Some concerns we have about this one:
- Floor panels – They were very thin and rusted. Maintenance is an issue.
From Padang Summer 2010
- Connections to the ground – How deep do the bolts go? Are they bolted only to the concrete block?
- Usage – There are discarded cigaretts and graffti, therefore some people use it as a hangout.
- 24.24 m long (across the street)
- 2.20 m wide
- 6.3 m high (ground to deck)
- 2 m wide access (entrance)
|From Padang Summer 2010|
Andalas Plaza. The other one is located outside of Andalas Plaza. The stesp on the mall side of this one is heavily used by people hanging out. When we got there, a bunch of teenage girls were chatting on the steps. There is overhead covering for the stairs and bridge. This one has concrete supports and a metal deck.
- Stairs – Support for stairs looks thin: buckling issues. Flange for the column is only 6” wide.
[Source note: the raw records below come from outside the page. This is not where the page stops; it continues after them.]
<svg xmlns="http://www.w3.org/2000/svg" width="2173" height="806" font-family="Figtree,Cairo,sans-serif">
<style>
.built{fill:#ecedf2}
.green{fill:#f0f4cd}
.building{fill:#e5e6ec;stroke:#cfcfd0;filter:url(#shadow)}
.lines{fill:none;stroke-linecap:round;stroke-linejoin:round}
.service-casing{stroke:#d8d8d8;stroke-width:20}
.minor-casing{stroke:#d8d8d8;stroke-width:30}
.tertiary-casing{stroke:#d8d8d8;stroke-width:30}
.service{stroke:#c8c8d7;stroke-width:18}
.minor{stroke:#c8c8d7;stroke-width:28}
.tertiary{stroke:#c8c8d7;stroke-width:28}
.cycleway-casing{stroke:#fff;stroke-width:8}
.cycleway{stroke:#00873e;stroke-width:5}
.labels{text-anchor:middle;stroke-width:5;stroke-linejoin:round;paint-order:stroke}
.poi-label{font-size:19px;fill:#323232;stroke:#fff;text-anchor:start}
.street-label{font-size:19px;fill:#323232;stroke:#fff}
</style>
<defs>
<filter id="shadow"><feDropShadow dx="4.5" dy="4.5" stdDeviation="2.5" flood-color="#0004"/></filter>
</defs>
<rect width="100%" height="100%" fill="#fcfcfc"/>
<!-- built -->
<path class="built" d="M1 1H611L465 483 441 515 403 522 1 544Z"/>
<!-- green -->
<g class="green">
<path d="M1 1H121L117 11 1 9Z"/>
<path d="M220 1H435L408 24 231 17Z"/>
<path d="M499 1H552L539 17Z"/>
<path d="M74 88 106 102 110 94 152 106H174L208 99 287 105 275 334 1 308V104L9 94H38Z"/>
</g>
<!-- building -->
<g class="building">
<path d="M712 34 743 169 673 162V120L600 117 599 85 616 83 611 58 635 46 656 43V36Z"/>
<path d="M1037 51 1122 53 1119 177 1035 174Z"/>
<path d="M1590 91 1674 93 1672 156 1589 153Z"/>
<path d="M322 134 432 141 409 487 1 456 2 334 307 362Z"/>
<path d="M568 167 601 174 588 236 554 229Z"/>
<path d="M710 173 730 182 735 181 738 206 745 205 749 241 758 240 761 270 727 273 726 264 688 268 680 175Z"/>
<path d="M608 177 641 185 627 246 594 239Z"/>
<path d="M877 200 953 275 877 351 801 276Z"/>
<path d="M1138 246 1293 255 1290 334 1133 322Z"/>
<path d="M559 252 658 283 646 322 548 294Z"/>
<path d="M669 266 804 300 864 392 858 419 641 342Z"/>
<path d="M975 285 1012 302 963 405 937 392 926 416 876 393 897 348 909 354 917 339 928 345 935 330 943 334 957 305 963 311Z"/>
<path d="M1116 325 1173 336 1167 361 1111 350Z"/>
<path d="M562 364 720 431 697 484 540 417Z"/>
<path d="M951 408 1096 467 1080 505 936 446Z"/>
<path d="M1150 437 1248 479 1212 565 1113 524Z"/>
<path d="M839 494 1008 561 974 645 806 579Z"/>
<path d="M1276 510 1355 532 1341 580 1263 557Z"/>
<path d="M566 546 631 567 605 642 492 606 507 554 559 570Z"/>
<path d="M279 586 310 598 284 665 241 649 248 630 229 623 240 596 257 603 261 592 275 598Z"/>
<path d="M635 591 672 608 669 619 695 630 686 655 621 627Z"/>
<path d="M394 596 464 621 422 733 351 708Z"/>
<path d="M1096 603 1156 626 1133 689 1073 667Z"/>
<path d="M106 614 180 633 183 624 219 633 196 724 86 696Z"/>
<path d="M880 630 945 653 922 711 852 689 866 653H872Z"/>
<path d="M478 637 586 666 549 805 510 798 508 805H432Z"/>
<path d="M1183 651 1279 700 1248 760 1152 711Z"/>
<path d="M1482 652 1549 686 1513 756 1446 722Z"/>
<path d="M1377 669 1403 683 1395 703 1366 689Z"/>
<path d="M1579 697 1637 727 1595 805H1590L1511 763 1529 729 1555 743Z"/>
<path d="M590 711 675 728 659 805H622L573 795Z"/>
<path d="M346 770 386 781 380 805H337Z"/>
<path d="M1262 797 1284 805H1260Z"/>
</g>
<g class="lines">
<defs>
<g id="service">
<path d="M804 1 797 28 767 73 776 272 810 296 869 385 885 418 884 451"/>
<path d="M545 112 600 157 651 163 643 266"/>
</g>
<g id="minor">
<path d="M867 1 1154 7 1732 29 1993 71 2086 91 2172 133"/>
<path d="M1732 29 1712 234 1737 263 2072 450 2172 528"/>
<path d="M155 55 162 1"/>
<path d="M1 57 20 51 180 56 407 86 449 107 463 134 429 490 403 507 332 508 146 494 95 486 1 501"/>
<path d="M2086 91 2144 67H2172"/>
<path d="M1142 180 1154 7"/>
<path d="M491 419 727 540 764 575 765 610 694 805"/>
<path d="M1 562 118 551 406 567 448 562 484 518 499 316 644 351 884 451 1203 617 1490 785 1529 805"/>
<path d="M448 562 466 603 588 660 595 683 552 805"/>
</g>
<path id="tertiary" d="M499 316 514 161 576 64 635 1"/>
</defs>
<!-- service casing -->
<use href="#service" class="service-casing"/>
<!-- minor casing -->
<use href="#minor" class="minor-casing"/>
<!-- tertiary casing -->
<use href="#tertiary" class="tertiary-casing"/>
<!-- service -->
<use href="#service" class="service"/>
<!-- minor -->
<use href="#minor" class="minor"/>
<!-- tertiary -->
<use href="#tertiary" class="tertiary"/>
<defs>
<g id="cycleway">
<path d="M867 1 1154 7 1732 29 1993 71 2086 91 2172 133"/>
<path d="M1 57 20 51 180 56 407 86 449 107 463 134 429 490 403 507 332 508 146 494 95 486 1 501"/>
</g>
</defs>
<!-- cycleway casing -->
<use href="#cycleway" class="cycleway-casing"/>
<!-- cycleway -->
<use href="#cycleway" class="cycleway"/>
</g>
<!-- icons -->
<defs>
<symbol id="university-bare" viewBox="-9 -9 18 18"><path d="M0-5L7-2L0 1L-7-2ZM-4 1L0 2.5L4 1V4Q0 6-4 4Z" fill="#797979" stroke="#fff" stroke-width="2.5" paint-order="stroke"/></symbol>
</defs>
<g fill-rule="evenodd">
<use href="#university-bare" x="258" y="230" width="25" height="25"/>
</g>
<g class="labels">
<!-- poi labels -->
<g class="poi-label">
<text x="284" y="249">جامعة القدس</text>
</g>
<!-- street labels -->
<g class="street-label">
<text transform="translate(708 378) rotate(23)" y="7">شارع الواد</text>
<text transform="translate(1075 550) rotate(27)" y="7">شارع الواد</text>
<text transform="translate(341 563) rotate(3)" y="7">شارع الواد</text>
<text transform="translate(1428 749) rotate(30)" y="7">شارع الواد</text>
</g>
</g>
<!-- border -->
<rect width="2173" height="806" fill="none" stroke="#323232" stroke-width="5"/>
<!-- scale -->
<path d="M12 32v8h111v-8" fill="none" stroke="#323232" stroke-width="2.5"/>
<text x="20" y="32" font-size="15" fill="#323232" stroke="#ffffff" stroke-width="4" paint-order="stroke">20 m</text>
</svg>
Some bolts are missing.
- Connection to the ground – Not sure how deep the concrete extends below ground.
- Connection to deck – Cannot see how the metal deck is connected with the concrete columns.
- Floor panels – Lots of rusted pieces everywhere. Pools of water. Floor has been patched with different panels. Very thin.
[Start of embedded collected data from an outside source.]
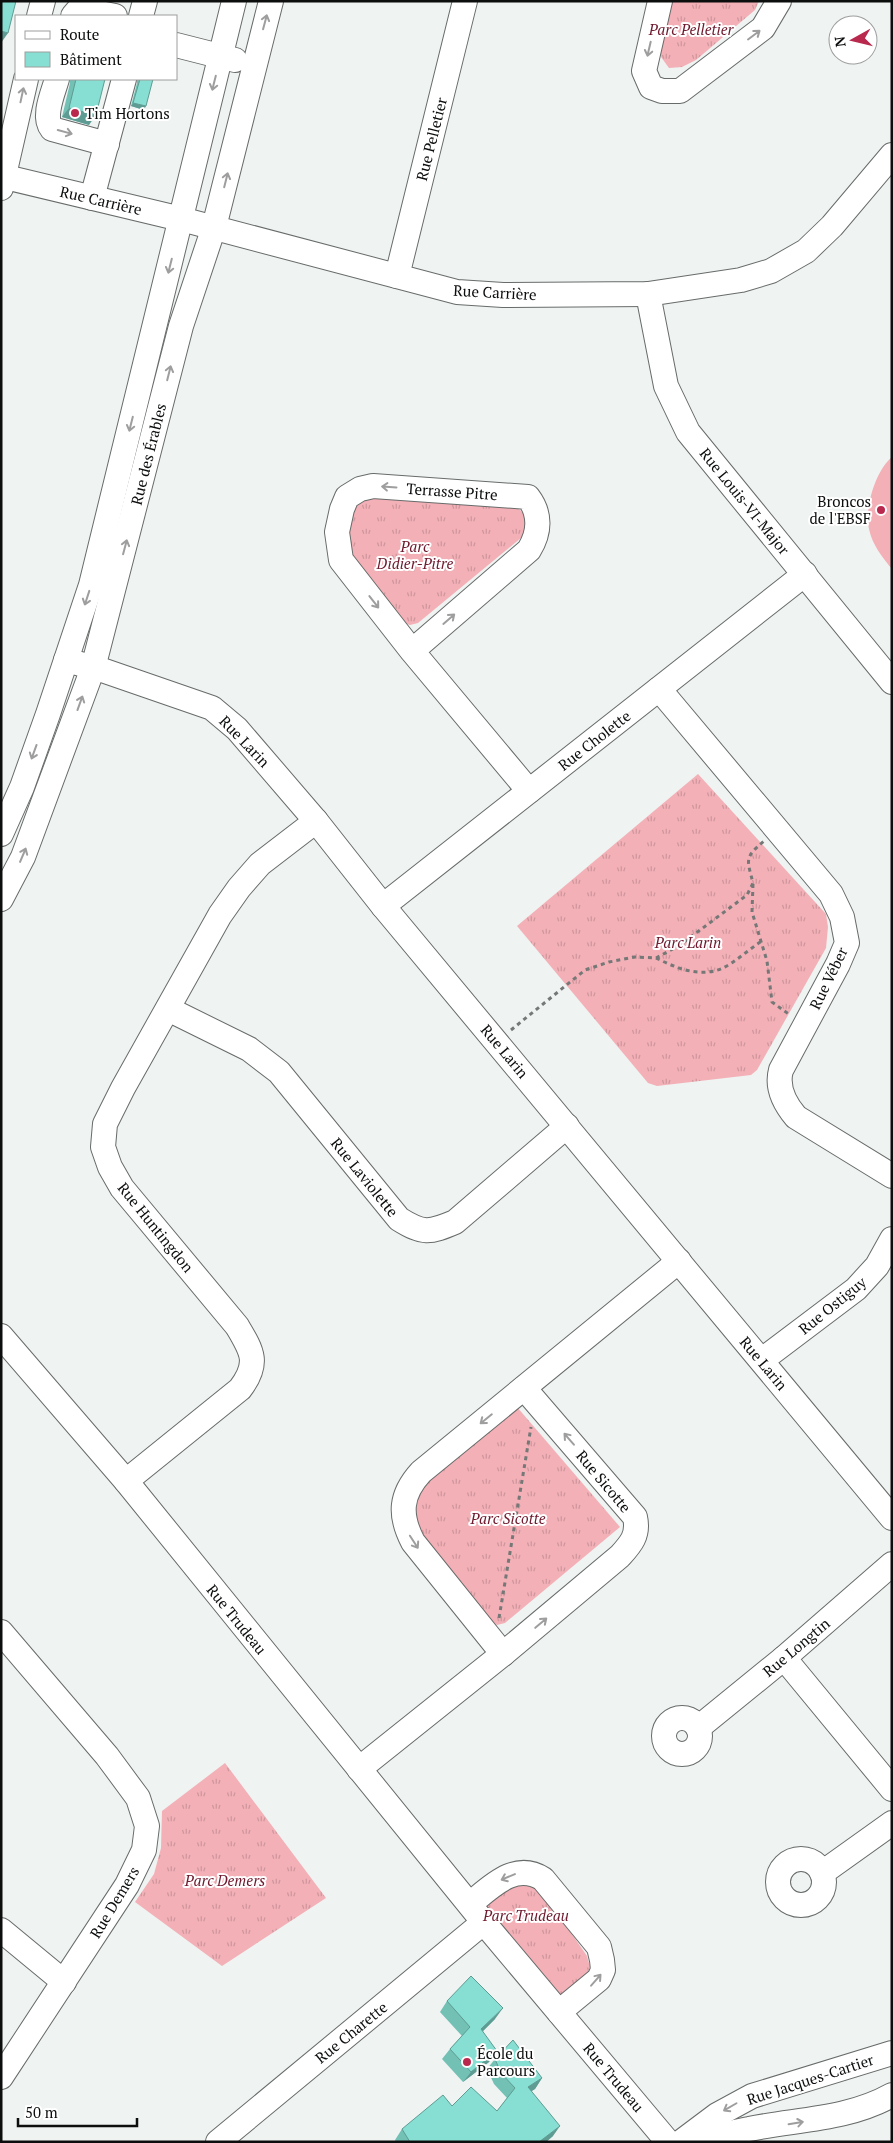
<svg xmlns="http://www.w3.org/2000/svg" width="893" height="2143" font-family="'PT Serif',serif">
	<defs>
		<pattern id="grass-tufts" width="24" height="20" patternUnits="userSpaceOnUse" patternTransform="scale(1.25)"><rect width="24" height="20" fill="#f3b0b7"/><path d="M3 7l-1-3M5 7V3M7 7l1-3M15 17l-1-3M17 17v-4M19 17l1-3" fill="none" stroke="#cf969c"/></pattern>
	</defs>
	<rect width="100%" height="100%" fill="#eff3f2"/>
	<g fill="url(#grass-tufts)">
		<polygon points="670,1 759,1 755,10 696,60 682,67 669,68 661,57 661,38"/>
		<path d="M370 498 517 508C527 514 527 521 527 533L418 623 410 625 404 623 349 560V513L360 500Z"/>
		<polygon points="698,774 826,914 828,927 826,948 757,1070 751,1075 657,1086 648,1083 517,926"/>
		<polygon points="517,1407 620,1527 505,1623 497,1625 489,1620 415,1531 413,1522 418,1490"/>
		<polygon points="225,1763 326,1898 222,1966 135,1902 154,1874 161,1848 162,1811"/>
		<polygon points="536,1882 587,1956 590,1967 587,1974 558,1998 482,1905 515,1885"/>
	</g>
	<path fill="#f3b0b7" d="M892 457V569C882 557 872 544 869 529 864 508 876 470 892 457Z"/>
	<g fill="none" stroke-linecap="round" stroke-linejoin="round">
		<defs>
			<g id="minor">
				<polyline points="660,1 644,71 651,87 662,91 680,91 763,28 779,1"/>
				<polyline points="39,16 43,1"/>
				<polyline points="73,16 79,9 115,16"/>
				<polyline points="141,16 145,1"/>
				<polyline points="176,45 235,60"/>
				<path d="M57 79C53 93 42 117 52 129L107 144"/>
				<polyline points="1,176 181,219 457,292 503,295 648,294 741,280 771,271 806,251 832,226 892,155"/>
				<polyline points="1,188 26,79"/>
				<polyline points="92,198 124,79"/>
				<polyline points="397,276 465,1"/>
				<polyline points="648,294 666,386 688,432 892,682"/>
				<path d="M412 651 529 550C540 532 541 514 528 497L373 486 360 489 347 497 342 509 337 532 341 560 412 651 529 791"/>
				<polyline points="66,660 102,670 212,708 237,729 316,821 383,906 892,1518"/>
				<path d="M659 689 831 894 842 917 847 943 838 964 781 1070C776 1088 785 1104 796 1117L892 1176"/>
				<polyline points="1,834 22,787 48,714 91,585 234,1"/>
				<polyline points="1,899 23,857 93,668 181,326 214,227 271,1"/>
				<polyline points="383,906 805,574"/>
				<path d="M168 1009 249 1049 279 1072 399 1219C423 1234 429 1233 455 1222L567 1126"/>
				<polyline points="1,1336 126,1481 490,1930 668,2142"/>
				<polyline points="762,1360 856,1289 877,1266 892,1239"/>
				<path d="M126 1481 240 1389C260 1363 252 1351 237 1326L122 1188 110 1167 103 1147 105 1124 123 1088 220 915 239 888 260 864 316 821"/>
				<polyline points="1,1632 107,1756 138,1798 147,1826 144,1850 127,1885 1,2077"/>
				<path d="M503 1654 413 1542C399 1515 400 1495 421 1472L679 1261"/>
				<polyline points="784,1658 892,1789"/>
				<circle cx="682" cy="1736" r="18"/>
				<polyline points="698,1728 784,1658 892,1564"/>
				<path d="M359 1769 503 1654 620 1556C631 1544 639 1535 635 1517L524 1388"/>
				<circle cx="801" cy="1882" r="23"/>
				<polyline points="822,1873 892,1823"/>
				<path d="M470 1904C491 1887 515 1861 543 1879L599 1947 602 1960 603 1970 599 1979 559 2012"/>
				<polyline points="1,1930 64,1982"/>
				<polyline points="218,2142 484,1922"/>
				<polyline points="681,2142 717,2115 752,2096 892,2053"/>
				<path d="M697 2142C714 2137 732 2132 749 2129 798 2119 847 2120 892 2095"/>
			</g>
		</defs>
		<use href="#minor" stroke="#676b6a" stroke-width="26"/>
		<g stroke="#757877" stroke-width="3" stroke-dasharray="4 4" stroke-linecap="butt">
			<polyline points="753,884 752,912 767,961 772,1002 790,1015"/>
			<path d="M656 958C680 970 706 980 730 964 741 957 751 948 762 941"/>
			<path d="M511 1030 585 970 609 962 635 957 656 958 680 945 747 895 753 883C747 859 744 858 764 841"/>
			<polyline points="499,1618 531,1427"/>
		</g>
		<use href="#minor" stroke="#fff" stroke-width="24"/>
	</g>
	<g fill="#73c0b5">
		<polygon points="70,79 105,79 89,125 62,117 70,83"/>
		<polygon points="137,79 153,79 144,110 131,106 137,83"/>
		<polygon points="447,2001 495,2019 483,2031 489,2062 463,2082 442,2059 450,2049 462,2036 440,2012"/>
		<polygon points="495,2059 542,2078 535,2089 531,2091 553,2136 546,2142 396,2142 395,2140 402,2129 452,2106 497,2111 507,2098 494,2084 487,2069"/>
	</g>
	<g fill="#5e9c93">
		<polygon points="1,31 8,33 1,43"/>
		<polygon points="133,103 146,106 144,110 131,106"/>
		<polygon points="69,108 96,115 89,125 62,117"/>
		<polygon points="503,2008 495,2019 474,2040 481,2029"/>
		<polygon points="497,2051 489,2062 463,2082 471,2072"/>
		<polygon points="542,2078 535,2089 521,2098 528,2087"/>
		<polygon points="560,2126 553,2136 546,2142 539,2142"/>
	</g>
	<g fill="#86dfd2" stroke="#5e9c93">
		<polygon points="1,1 16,1 8,33 1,31"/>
		<polygon points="76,79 105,79 96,115 69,108"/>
		<polygon points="140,79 153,79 146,106 133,103"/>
		<polygon points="471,1976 503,2008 481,2029 497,2051 471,2072 450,2049 470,2027 447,2001"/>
		<polygon points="513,2040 542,2078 528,2087 560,2126 539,2142 410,2142 402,2129 443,2095 452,2106 471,2087 497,2111 515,2088 501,2073 495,2059"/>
	</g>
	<defs><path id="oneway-shaft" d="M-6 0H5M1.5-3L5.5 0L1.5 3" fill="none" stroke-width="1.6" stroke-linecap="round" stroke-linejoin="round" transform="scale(1.25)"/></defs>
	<g stroke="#9e9e9e">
		<use href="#oneway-shaft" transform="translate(265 22) rotate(-75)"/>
		<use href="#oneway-shaft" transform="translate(754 35) rotate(-37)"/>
		<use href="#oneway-shaft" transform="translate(649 49) rotate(103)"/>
		<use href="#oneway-shaft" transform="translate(214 83) rotate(104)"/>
		<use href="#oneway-shaft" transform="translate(22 95) rotate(-78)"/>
		<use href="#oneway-shaft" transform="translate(65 132) rotate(15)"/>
		<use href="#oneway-shaft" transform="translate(226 180) rotate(-76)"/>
		<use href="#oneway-shaft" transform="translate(170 266) rotate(104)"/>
		<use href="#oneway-shaft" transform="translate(169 373) rotate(-76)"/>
		<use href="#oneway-shaft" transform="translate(131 424) rotate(104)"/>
		<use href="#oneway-shaft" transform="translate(389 487) rotate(-176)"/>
		<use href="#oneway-shaft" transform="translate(125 547) rotate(-75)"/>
		<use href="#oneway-shaft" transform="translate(87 598) rotate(108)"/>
		<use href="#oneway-shaft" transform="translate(374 602) rotate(52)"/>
		<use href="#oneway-shaft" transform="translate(449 619) rotate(-41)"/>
		<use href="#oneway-shaft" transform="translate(80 703) rotate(-70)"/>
		<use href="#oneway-shaft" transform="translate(34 752) rotate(110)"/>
		<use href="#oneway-shaft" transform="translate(23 855) rotate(-67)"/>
		<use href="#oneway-shaft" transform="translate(486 1419) rotate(141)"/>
		<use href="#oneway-shaft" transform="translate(569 1439) rotate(-131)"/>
		<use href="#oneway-shaft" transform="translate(414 1542) rotate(57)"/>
		<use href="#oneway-shaft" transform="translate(541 1623) rotate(-40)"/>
		<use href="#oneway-shaft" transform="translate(508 1877) rotate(157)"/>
		<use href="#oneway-shaft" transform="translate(596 1980) rotate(-49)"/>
		<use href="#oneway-shaft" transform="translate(730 2107) rotate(150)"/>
		<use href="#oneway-shaft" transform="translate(796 2123) rotate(-9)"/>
	</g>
	<g fill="#b9284d" stroke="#fff" stroke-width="2">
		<circle cx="75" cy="113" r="5"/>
		<circle cx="881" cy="510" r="5"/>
		<circle cx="467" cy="2062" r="5"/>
	</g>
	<g text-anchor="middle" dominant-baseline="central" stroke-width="4" stroke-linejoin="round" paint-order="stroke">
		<g font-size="15" font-style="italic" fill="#6e192d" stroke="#fff">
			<text x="691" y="29">Parc Pelletier</text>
			<text x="415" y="546">Parc<tspan x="415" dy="17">Didier-Pitre</tspan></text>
			<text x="688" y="942">Parc Larin</text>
			<text x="508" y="1518">Parc Sicotte</text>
			<text x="225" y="1880">Parc Demers</text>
			<text x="526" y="1915">Parc Trudeau</text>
		</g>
		<g font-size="15" fill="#0c0d0d" stroke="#fff" text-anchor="start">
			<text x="85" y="113">Tim Hortons</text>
			<text x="871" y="501" text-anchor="end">Broncos<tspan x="871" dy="17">de l'EBSF</tspan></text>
			<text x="477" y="2053">École du<tspan x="477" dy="17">Parcours</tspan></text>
		</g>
		<g font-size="15" fill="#0c0d0d" stroke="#fff">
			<text transform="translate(431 139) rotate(-76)">Rue Pelletier</text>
			<text transform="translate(101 200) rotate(13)">Rue Carrière</text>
			<text transform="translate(495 292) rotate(3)">Rue Carrière</text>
			<text transform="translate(148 454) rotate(-76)">Rue des Érables</text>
			<text transform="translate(452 491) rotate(4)">Terrasse Pitre</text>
			<text transform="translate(745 501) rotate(51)">Rue Louis-VI-Major</text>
			<text transform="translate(594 740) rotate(-38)">Rue Cholette</text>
			<text transform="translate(245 741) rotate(46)">Rue Larin</text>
			<text transform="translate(828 978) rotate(-64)">Rue Véber</text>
			<text transform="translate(505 1051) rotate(50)">Rue Larin</text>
			<text transform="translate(365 1177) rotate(51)">Rue Laviolette</text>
			<text transform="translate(156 1227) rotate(51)">Rue Huntingdon</text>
			<text transform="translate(832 1305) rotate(-39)">Rue Ostiguy</text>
			<text transform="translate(764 1363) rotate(50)">Rue Larin</text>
			<text transform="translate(604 1481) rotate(50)">Rue Sicotte</text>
			<text transform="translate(237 1619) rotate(51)">Rue Trudeau</text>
			<text transform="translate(796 1647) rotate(-40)">Rue Longtin</text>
			<text transform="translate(114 1902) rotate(-59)">Rue Demers</text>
			<text transform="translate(351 2032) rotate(-39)">Rue Charette</text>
			<text transform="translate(614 2077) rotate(50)">Rue Trudeau</text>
			<text transform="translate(810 2079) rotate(-18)">Rue Jacques-Cartier</text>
		</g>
	</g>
	<rect width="893" height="2143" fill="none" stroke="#0c0d0d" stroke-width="5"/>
	<rect x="15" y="15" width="162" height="65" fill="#ffffff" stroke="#9e9e9e"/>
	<rect x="25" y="31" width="25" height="8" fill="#ffffff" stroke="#9e9e9e"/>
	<text x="60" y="40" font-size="15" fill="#0c0d0d">Route</text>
	<rect x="25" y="52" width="25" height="15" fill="#86dfd2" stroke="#9e9e9e"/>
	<text x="60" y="65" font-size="15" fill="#0c0d0d">Bâtiment</text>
	<g transform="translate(853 40) rotate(262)"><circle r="24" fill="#ffffff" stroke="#9e9e9e"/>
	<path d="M0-4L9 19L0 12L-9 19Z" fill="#b9284d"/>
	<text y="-8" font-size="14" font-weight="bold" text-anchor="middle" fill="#0c0d0d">N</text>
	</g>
	<path d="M18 2118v8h119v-8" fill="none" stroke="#0c0d0d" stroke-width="2.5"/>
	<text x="25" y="2118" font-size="15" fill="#0c0d0d" stroke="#ffffff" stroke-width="4" paint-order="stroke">50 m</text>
</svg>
- 29 m long (across the street)
- 1.3 m wide
- 6 m high (ground to deck)
- 1.1 m wide access (entrance)
Comments about TEPO idea in general:
Everyday useage will be a big issue. If people don't use it regularly, then they will not think of using it during an emergency. Right now it is easier to walk across the street between traffic than to climb one of these things. The stairs are very steep (around 45 degrees?) and takes a lot of energy to get up. Perhaps escalators will help but they use electricity. At the Tabing overpass, we saw circuit boxes but they were empty.
Maintenance is another issue. In theory, the overpasses can hold a lot of people but the quality of the floor panels are questionable. It seems dangerous to pack a lot of people onto the structure and risk breaking the floor panels.
Capacity is an issue that was brought up at a KOGAMI meeting. They do not hold very much people and are not fully enclosed structure (like the inside of a building). So there is concern of people falling when more and more people try to cram into the space. But perhaps this issue can be solved by having bigger overpasses that straddle an entire intersection and having enough of them.
Not sure what the final solution for the TEPO idea will look like. A feasibility study will definitely be needed before the design of one. Perhaps a comparative study with another city where overpasses are heavily used and well maintained should be done. This could turn out to be a very interesting design project though.
At the time of this writing, we have not managed to get drawings from DTRTB.